The keyword probability venn diagram maker union and intersect points to two set operations used constantly in statistics: the union \(A \cup B\) (“at least one occurs”) and the intersection \(A \cap B\) (“both occur”). A probability Venn diagram “maker” workflow fills the diagram region-by-region so union and intersection probabilities are computed correctly.
Core meanings: union and intersection
Union: \(A \cup B\) = outcomes in \(A\) or in \(B\) (or in both).
Intersection: \(A \cap B\) = outcomes common to both \(A\) and \(B\).
Addition rule (union) and where the overlap matters
When events can overlap, adding \(P(A)\) and \(P(B)\) counts the overlap \(P(A \cap B)\) twice.
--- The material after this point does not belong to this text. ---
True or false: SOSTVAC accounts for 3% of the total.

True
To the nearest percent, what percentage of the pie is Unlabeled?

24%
Subtract it once:
\[ P(A \cup B)=P(A)+P(B)-P(A \cap B). \]
“Venn diagram maker” method to fill regions
Given \(P(A)\), \(P(B)\), and \(P(A \cap B)\), the regions are determined in a fixed order:
- Fill the overlap first: the intersection region is \(P(A \cap B)\).
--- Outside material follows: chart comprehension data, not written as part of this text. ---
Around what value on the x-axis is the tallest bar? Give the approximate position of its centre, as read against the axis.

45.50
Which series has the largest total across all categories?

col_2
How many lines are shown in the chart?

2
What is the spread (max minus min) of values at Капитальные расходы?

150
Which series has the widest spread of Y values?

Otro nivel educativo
- Compute the part only in \(A\): \[ P(A \setminus B)=P(A)-P(A \cap B). \]
- Compute the part only in \(B\): \[ P(B \setminus A)=P(B)-P(A \cap B). \]
- Compute the union as the sum of the three interior regions: \[ P(A \cup B)=P(A \setminus B)+P(A \cap B)+P(B \setminus A). \]
- Compute “neither” (outside both circles) using the complement rule: \[ P(\text{neither})=1-P(A \cup B). \]
Worked example (union and intersect)
Given \(P(A)=0.55\), \(P(B)=0.40\), and \(P(A \cap B)=0.25\).
1) Fill the exclusive regions
\[ P(A \setminus B)=0.55-0.25=0.30 \] \[ P(B \setminus A)=0.40-0.25=0.15 \]
2) Compute the union (addition rule)
\[ P(A \cup B)=0.55+0.40-0.25=0.70 \]
3) Compute “neither”
\[ P(\text{neither})=1-0.70=0.30 \]
| Region | Meaning | Probability |
|---|---|---|
| \(A \setminus B\) | In \(A\) only | \(0.30\) |
| \(A \cap B\) | In both \(A\) and \(B\) (intersection) | \(0.25\) |
| \(B \setminus A\) | In \(B\) only | \(0.15\) |
| \((A \cup B)^c\) | Neither \(A\) nor \(B\) | \(0.30\) |
Visualization: probability Venn diagram (filled regions)
Connection to the multiplication rule (intersection via conditional probability)
The intersection can also be computed from conditional probability (when \(P(B)>0\)):
\[ P(A \cap B)=P(A \mid B)\cdot P(B). \]
If \(A\) and \(B\) are independent, then \(P(A \mid B)=P(A)\), giving \[ P(A \cap B)=P(A)\cdot P(B). \]
Mutually exclusive: If events cannot happen together, then \(P(A \cap B)=0\) and \(P(A \cup B)=P(A)+P(B)\).
Independent: If events do not influence each other, then \(P(A \cap B)=P(A)\cdot P(B)\).